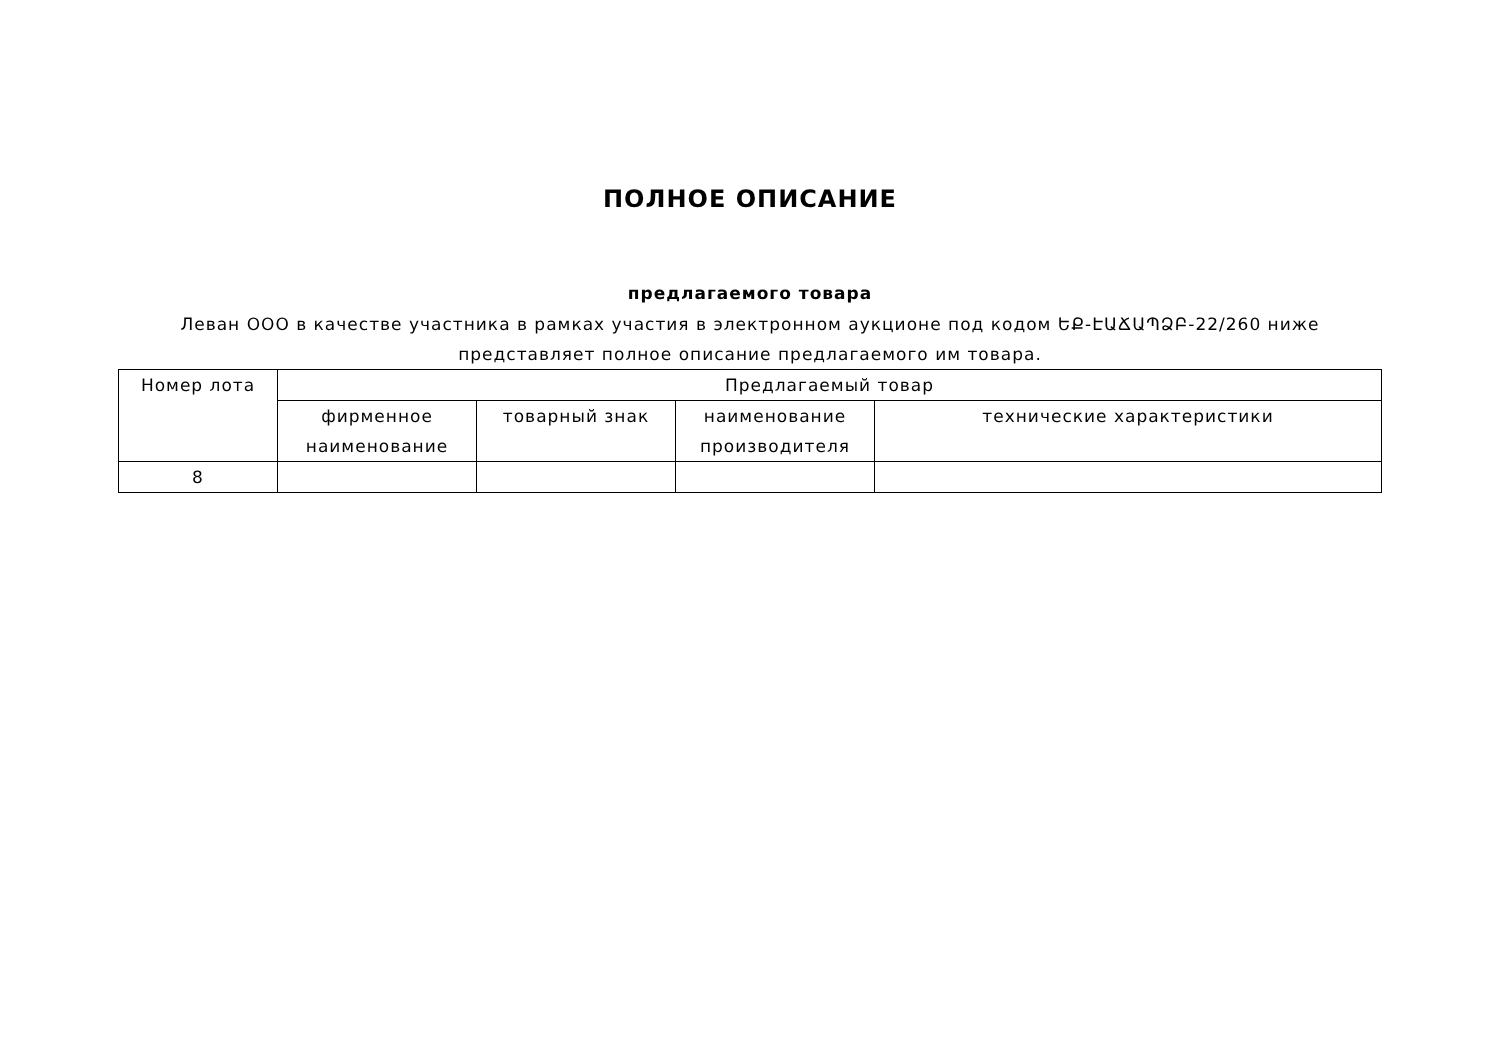ПОЛНОЕ ОПИСАНИЕ
предлагаемого товара
Леван ООО в качестве участника в рамках участия в электронном аукционе под кодом ԵՔ-ԷԱՃԱՊՁԲ-22/260 ниже представляет полное описание предлагаемого им товара.
| Номер лота | Предлагаемый товар | | | |
| --- | --- | --- | --- | --- |
| | фирменное наименование | товарный знак | наименование производителя | технические характеристики |
| 8 | | | | |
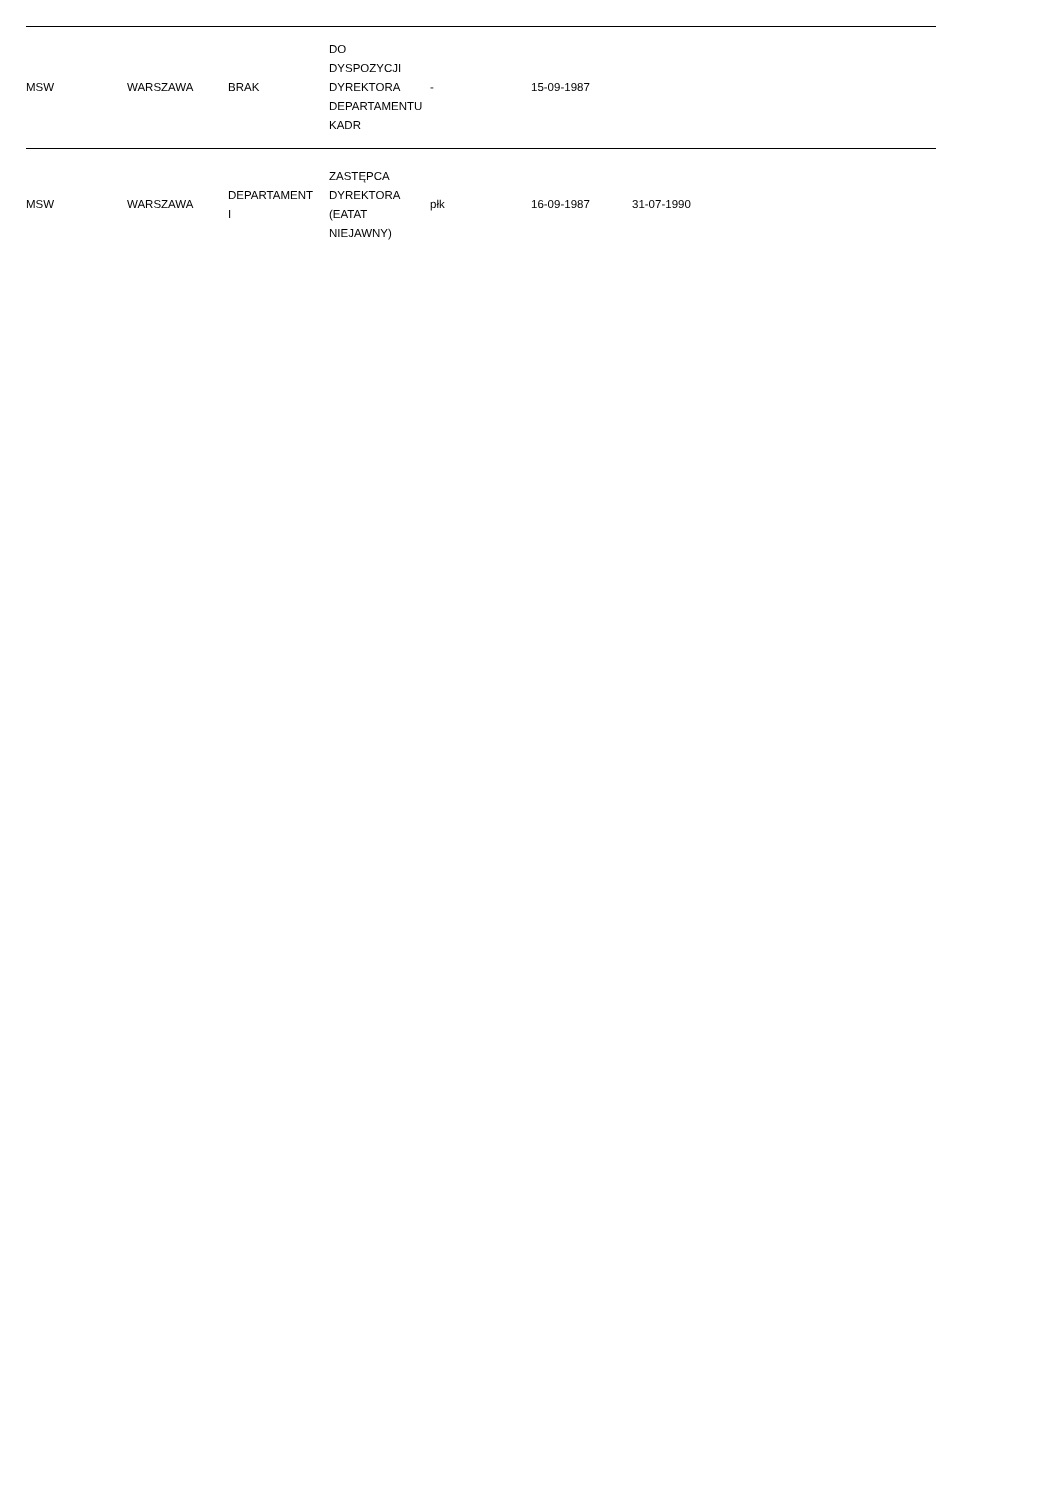| MSW | WARSZAWA | BRAK | DO DYSPOZYCJI DYREKTORA DEPARTAMENTU KADR | - | 15-09-1987 | | |
| MSW | WARSZAWA | DEPARTAMENT I | ZASTĘPCA DYREKTORA (EATAT NIEJAWNY) | płk | 16-09-1987 | 31-07-1990 | |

=-=-=-=-=

### WHAT YOU NEED TO DO
Could you retype each line of the material above exactly, skipping the pictures?

### SOLVED EXERCISE
ПОЛНОЕ ОПИСАНИЕ
предлагаемого товара
Леван ООО в качестве участника в рамках участия в электронном аукционе под кодом ԵՔ-ԷԱՃԱՊՁԲ-22/260 ниже представляет полное описание предлагаемого им товара.
| Номер лота | Предлагаемый товар | | | |
| --- | --- | --- | --- | --- |
| | фирменное наименование | товарный знак | наименование производителя | технические характеристики |
| 8 | | | | |
| MSW | WARSZAWA | BRAK | DO DYSPOZYCJI DYREKTORA DEPARTAMENTU KADR | - | 15-09-1987 | | |
| MSW | WARSZAWA | DEPARTAMENT I | ZASTĘPCA DYREKTORA (EATAT NIEJAWNY) | płk | 16-09-1987 | 31-07-1990 | |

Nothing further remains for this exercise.